**TAREFAS A REALIZAR**
[A] Responda a estas perguntas sobre o texto acerca das taxas do IVA:
(i) Em que parte dos talões de compras aparecem as taxas do IVA?
(ii) Que taxa de IVA se paga no arroz?
(iii) Que sabor tem a Água das Pedras light referida no texto?
[B] Reproduza o trecho do texto sobre as taxas do IVA que começa em "E que dizer" e segue até "estragar os luxos!", sem alterar nada.

É nesta fase da análise, chamemos-lhe assim, que eu vos pergunto se não acham que isto até nem está mal pensado? Não está de facto. O que está mal e me fez escrever esta cena é que as taxas do IVA, as que vêm na parte esquerda dos talões de compras, antes de cada produto, ESTÃO TODAS TROCADAS, CARAÇAS! COMO É QUE É IMPOSSÍVEL?

Senão vejamos, queridos e cultíssimos leitores, eminências pardas na questão fiscal e verdadeiras aves raras do IVA. Paga-se 5% no arroz, no atum em lata, no pãozinho, no peixinho, na carninha de porco (incluindo nas vísceras, iscas de fígado e rins incluídos). Pagam 5% o polvo e o peru, o abacaxi, a bananinha, os bróculos (blaaargh) e a cenoura, as clementinas, os cogumelos e as laranjas. 5% pagam o tomate, a uva e o limão. Vai bem! Mas acham que as minhas batatinhas fritas “Lays artesanais com molho de cogumelos”, um verdadeiro luxo, uma cena gourmet, paguem apenas 5%? É um ultraje, uma ofensa a produto de requinte. Já nem me sabem tão bem…

E que dizer da minha “Água das Pedras light com sabor a framboesa”? Um verdadeiro requinte pós-jantar que me fazia sentir como a gaja do reclame dos Ferrero Rocher? Pagar 5% só por ser uma água??? Opááááá… Não me amolem! Estes gajos estão-me a estragar os luxos!

**CONTEÚDO DOS DADOS**

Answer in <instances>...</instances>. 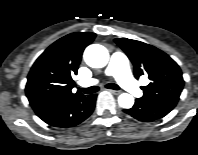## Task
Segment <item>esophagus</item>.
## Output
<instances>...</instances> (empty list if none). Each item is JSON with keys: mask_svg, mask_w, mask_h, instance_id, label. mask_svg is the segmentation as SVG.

**RESPOSTAS ÀS TAREFAS**
[A]
(i) Na parte esquerda dos talões, antes de cada produto.
(ii) 5%.
(iii) Sabor a framboesa.

[B]
E que dizer da minha “Água das Pedras light com sabor a framboesa”? Um verdadeiro requinte pós-jantar que me fazia sentir como a gaja do reclame dos Ferrero Rocher? Pagar 5% só por ser uma água??? Opááááá… Não me amolem! Estes gajos estão-me a estragar os luxos!